As a columnist for the most renowned publication within a small radius of Matthews Chevrolet, it’s my duty to comment on events that lay at the forefront of our cultural spectrum. So, what better way to start the semester than with a play-by-play review of the one television event that’s sure to have had everybody glued to their seats with friends, family, a six-pack of beer and some chicken wings — last night’s premiere of Steven Spielberg’s new episodic drama, “Smash.”
In the first quarter of the show, we’re introduced to our protagonists, two struggling actresses, both with grandiose dreams of Broadway stardom. We have Karen (Katharine McPhee, runner-up on the fifth season of “American Idol”), a New York newcomer whose full potential is yet to be realized, and Ivy (Megan Hilty, episode 1.24 of “Melissa & Joey”), a seasoned ensemble veteran with an insatiable desire for a lead role.
While “Smash” gives its audience a look into the world of a Broadway show in the making, at its core, it’s about the journey of these two ambitious women.
Next, we meet Broadway-writing team Julia and Tom (Debra Messing and Christian Borle). We’re made aware that Julia is at a crossroad in her life. While her husband was under the impression that she was going to take the season off and focus her efforts on adopting a baby, Julia is itching to get back on the field and go into production on a new musical about Marilyn Monroe, for which her partner Tom has already written a number.
Julia and Tom recruit Ivy to record a cut of the song Tom wrote in effort to spark interest in potential investors, but wait! Tom’s new assistant intercepts the recording and hands it off to his mother, who goes ahead and passes it on to the copyright-free www.Youlenz.com. What a disaster! Or is it? Broadway critics love it, shot-gunning “Marilyn: The Musical” into production.
Around halftime, I’m confident that most of you took a break to watch Madonna’s new music video before continuing with the show.
Then, enter Eileen Rand (Anjelica Huston), a big-time theatre producer who’s currently going through a messy divorce. We learn that she’s rushing to hold onto the funds for her passion project, which is a revival of “My Fair Lady.” However, the funding is deep in the pocket of her soon-to-be ex-husband, and he’s protected by a very strong line of defense attorneys.

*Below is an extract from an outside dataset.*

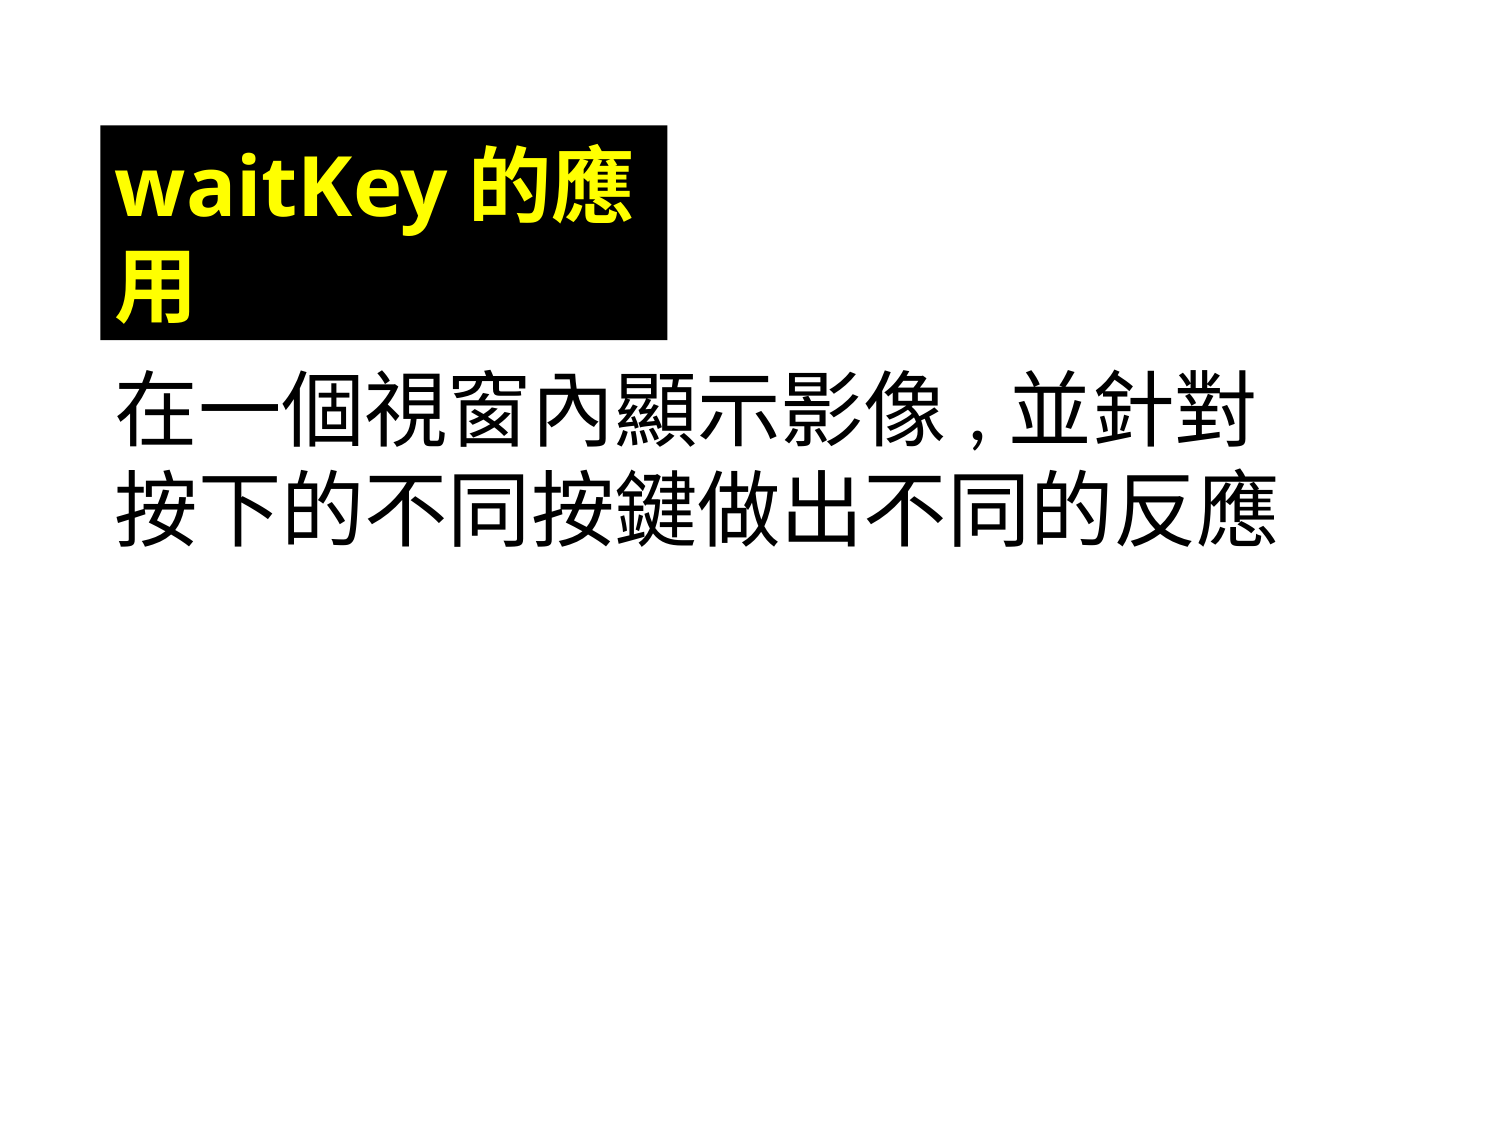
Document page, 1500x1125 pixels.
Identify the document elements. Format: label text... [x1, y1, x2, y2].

text_box 在一個視窗內顯示影像,並針對按下的不同按鍵做出不同的反應 [100, 349, 1306, 565]
text_box waitKey的應用 [100, 125, 668, 341]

Despite this, Rand goes ahead with pre-production on “Marilyn,” bringing in a well-respected director-choreographer and the promise of big money.
Then comes the episode’s climax — auditions for “Marilyn: The Musical.” While many hopefuls line the hallway outside of the casting room, we all know the role of Marilyn is going to come down to either Ivy or Karen. While Ivy is the favorite, having had many years of stage experience and the support of writers Julia and Tom, Karen proves to be a strong underdog, winning over the approval of the show’s director.
This audition is by far the most decisive moment in both Ivy and Karen’s lives. Landing the role of Marilyn would be a dream come true for them. It’d be like hitting the lottery, or being elected president, or, for the lack of a better sports reference, winning the U.S. Open.
Whether you’re a die-hard fan of television or you’re just into it for fantasy — like “Game Of Thrones” — good TV is good TV, and “Smash” is well-deserving of any TV addict’s attention.